すでに見慣れた転移魔法による転移口を潜り抜けて、数人の武装した冒険者達が飛び出して来た。
「ラライル組、参上ぉ! よーし、敵はどこ……だ……?」
威勢よく登場した上位冒険者のラライルは、想像していたのとは全く違う光景に言葉を失う。
それは彼女に続いて躍り出たチームのメンバー、ウルフ三郎にタイガー虎二朗、そして今は自分のチームを立ち上げたドラゴン慶一郎も全く同じだった。
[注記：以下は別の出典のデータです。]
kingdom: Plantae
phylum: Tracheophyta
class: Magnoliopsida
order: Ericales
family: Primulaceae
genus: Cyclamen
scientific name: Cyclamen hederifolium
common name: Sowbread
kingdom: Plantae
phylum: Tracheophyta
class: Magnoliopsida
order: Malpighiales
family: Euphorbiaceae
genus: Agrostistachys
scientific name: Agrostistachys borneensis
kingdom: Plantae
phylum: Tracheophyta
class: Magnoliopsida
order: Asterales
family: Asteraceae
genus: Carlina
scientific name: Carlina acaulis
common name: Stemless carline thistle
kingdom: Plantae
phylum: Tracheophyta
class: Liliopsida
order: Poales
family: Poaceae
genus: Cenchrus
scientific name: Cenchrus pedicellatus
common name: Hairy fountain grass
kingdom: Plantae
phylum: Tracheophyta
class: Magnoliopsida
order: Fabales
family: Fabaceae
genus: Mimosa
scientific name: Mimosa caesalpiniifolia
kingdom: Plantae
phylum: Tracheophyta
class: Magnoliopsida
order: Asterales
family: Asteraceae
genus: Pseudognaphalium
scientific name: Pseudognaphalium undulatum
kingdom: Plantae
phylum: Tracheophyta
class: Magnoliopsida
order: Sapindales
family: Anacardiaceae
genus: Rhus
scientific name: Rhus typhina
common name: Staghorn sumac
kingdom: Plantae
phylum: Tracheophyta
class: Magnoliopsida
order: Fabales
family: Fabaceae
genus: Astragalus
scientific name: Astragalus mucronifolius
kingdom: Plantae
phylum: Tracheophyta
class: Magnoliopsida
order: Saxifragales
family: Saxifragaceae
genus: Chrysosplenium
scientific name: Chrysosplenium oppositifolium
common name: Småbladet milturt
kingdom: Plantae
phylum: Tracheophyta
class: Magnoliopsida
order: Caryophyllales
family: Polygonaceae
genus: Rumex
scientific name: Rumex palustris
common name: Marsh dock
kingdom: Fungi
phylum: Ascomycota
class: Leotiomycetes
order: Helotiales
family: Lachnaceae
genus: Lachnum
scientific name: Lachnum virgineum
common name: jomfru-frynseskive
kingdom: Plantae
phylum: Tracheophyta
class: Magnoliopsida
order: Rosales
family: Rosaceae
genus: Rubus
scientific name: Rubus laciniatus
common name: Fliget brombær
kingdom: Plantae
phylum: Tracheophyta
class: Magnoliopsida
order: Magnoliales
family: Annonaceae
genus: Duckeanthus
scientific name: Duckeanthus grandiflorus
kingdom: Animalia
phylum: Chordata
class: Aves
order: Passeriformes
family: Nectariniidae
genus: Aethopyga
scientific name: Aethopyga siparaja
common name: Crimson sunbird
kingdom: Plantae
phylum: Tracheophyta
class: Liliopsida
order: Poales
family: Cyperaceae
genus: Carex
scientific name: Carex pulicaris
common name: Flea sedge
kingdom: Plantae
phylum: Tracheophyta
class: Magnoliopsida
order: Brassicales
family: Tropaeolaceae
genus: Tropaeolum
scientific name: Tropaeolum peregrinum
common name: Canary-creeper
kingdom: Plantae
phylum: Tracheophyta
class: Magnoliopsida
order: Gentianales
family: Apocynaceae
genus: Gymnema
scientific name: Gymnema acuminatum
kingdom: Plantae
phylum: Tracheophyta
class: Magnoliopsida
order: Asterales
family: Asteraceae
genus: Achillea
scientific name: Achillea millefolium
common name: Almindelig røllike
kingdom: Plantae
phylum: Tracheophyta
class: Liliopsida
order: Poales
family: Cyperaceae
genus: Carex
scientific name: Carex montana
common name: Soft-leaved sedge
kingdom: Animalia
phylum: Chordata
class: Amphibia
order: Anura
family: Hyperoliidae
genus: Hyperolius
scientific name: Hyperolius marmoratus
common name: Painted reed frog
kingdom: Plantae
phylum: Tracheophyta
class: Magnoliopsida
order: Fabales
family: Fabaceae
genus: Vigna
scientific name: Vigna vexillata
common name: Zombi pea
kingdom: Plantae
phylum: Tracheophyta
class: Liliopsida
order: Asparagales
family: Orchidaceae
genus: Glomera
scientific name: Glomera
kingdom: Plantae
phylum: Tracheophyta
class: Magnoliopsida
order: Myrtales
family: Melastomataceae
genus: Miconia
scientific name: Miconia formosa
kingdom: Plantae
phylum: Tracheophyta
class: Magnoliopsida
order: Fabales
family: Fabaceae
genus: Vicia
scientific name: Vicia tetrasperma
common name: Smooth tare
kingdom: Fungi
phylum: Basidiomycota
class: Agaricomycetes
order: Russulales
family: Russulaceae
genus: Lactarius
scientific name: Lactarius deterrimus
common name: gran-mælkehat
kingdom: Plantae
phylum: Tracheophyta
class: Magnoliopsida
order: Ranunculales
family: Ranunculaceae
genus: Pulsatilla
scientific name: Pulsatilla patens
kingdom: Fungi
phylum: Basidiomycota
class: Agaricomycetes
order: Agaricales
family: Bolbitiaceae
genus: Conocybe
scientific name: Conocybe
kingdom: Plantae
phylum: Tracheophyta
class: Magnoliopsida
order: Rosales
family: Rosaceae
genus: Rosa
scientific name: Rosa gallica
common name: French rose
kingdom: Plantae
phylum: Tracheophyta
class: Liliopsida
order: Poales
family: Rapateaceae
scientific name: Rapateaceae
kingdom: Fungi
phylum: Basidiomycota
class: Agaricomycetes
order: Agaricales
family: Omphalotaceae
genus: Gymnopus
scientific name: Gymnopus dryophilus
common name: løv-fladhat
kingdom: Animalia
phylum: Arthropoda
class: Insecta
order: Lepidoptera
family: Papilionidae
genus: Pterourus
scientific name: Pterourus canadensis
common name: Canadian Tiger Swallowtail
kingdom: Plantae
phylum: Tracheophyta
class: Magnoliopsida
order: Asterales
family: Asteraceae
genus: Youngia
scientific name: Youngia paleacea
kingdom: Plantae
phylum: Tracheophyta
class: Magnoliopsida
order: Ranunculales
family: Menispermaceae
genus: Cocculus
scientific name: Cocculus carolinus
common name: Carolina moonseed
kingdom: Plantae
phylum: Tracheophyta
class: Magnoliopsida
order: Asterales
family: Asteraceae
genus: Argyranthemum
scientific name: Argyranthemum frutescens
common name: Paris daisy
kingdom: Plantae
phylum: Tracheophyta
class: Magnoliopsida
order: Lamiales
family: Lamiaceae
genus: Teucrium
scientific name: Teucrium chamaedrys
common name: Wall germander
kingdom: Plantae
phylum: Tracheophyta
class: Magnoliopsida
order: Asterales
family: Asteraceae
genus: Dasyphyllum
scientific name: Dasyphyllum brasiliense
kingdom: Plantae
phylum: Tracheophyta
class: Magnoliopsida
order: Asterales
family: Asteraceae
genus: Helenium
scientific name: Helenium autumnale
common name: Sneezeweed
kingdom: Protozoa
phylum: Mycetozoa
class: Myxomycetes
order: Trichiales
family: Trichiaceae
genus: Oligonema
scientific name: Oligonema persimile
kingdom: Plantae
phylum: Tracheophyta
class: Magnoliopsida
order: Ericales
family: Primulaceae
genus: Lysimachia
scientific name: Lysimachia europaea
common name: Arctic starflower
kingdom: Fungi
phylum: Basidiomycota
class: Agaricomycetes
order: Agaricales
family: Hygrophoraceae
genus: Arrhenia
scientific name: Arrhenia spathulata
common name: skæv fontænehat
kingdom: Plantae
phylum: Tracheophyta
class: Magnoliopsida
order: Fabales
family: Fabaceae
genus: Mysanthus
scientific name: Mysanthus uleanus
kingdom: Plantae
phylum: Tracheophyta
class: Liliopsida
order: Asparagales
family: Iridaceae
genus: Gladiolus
竜族の最高峰、七輝竜と呼ばれる者の襲撃を受けた為にその助太刀をすべく彼女達は駆けつけた。しかし、すでにその竜族は事切れており、助太刀する対象だったはずの魔族の令嬢は、なぜか一人の少年を巡って見知らぬギャルと揉めている。
状況が掴めないでいる彼女達を追い抜くように最後尾で転移口から姿を現したのは、この転移魔法の使い手たるアマゾネス・エルフのカート。
何をボーッとしているのかと、ラライル達を叱責しようとした彼女だったが、やはり予想外な光景にカートは息を飲んだ。
「エル様だー!」
彼女の敬愛する少年(肉欲込み)の姿を認めたカートは、乙女のように軽やかに走り出す。
が、
「「これ以上、話をややこしくするでないわ(しないでください)!!」」
「ぐえっ!」
エルを巡る二人の美獣から強烈な反撃を食らい、短い悲鳴を残して戦いを見詰める骨夫の足元まで吹き飛ばされた。
「ああ……ちょっと懐かしい感触……」
なぜか満足げに失神するカートを見た骨夫は、難儀な奴だなとため息を漏らす。
「骨夫殿……この状況はいったい……」
虎二郎達に問いかけられても、骨夫自身なんと説明していいか困ってしまう。ただ、一言。
「まぁ……何て言うか、モテるってのも大変だわな」
答えになっていない答えに、ラライル達もツッコミようがない。
しかし、その場にいた全員が、エルを中心に揉める二人の美女の争いが終わるまでまともな話は聞けないんだろうなぁ……ということだけは確信するのだった。